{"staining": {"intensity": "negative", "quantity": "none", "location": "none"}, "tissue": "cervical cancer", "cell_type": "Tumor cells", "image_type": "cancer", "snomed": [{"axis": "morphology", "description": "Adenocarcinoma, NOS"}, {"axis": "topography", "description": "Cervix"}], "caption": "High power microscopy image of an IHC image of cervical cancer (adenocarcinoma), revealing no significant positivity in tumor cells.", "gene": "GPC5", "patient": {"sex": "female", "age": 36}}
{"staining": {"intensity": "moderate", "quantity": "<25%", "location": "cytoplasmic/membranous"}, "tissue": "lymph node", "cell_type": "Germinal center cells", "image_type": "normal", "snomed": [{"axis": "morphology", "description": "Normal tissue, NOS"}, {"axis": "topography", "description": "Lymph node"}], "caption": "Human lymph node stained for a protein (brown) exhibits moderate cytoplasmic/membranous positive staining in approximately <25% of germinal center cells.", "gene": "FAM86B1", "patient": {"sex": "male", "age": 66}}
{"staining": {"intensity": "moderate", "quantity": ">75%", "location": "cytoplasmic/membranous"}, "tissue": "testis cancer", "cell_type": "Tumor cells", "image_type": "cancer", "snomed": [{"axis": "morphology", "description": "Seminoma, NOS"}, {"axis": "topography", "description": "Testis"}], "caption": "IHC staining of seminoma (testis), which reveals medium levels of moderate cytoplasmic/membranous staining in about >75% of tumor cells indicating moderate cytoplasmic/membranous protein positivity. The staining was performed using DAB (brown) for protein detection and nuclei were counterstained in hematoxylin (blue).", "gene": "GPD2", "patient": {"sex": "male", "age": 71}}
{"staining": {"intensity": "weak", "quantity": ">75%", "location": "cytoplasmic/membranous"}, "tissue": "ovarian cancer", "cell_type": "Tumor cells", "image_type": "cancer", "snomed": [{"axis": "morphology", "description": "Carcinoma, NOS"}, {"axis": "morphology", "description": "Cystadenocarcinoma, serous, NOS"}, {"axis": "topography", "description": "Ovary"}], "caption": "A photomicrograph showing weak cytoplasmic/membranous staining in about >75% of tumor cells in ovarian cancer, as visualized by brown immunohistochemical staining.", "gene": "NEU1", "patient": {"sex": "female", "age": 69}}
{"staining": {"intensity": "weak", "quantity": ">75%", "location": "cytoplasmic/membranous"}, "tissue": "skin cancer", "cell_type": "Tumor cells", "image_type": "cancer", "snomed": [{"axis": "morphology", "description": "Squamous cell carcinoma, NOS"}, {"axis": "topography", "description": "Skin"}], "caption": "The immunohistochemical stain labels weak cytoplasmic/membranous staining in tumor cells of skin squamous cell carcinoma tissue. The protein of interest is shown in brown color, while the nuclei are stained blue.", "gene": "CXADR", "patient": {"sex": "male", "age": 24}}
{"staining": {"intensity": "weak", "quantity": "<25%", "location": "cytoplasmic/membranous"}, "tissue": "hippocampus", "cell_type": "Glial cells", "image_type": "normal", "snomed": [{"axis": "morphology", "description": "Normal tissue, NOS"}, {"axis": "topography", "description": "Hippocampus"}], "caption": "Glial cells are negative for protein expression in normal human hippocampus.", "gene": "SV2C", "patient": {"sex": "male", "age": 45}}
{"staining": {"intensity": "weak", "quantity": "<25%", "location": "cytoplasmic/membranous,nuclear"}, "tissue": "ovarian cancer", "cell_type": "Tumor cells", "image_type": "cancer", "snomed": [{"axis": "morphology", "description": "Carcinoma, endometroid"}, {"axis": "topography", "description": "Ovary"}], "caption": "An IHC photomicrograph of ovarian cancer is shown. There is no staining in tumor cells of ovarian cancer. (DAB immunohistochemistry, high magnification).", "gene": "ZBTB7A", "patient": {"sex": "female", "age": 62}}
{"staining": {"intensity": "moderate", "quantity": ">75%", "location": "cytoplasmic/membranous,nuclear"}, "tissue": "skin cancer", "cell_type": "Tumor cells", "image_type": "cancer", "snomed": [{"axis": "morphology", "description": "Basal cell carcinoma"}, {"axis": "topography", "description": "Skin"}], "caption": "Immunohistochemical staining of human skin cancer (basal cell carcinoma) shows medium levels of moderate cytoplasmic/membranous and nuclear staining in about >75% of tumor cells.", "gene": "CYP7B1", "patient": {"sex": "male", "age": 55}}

ABOUT THIS EXERCISE: Begin with the line above that has "immunohistochemical stain labels" and continue through the line that has "cells are negative", setting each one down exactly. Stop there.

TASK RESPONSE:
{"staining": {"intensity": "weak", "quantity": ">75%", "location": "cytoplasmic/membranous"}, "tissue": "skin cancer", "cell_type": "Tumor cells", "image_type": "cancer", "snomed": [{"axis": "morphology", "description": "Squamous cell carcinoma, NOS"}, {"axis": "topography", "description": "Skin"}], "caption": "The immunohistochemical stain labels weak cytoplasmic/membranous staining in tumor cells of skin squamous cell carcinoma tissue. The protein of interest is shown in brown color, while the nuclei are stained blue.", "gene": "CXADR", "patient": {"sex": "male", "age": 24}}
{"staining": {"intensity": "weak", "quantity": "<25%", "location": "cytoplasmic/membranous"}, "tissue": "hippocampus", "cell_type": "Glial cells", "image_type": "normal", "snomed": [{"axis": "morphology", "description": "Normal tissue, NOS"}, {"axis": "topography", "description": "Hippocampus"}], "caption": "Glial cells are negative for protein expression in normal human hippocampus.", "gene": "SV2C", "patient": {"sex": "male", "age": 45}}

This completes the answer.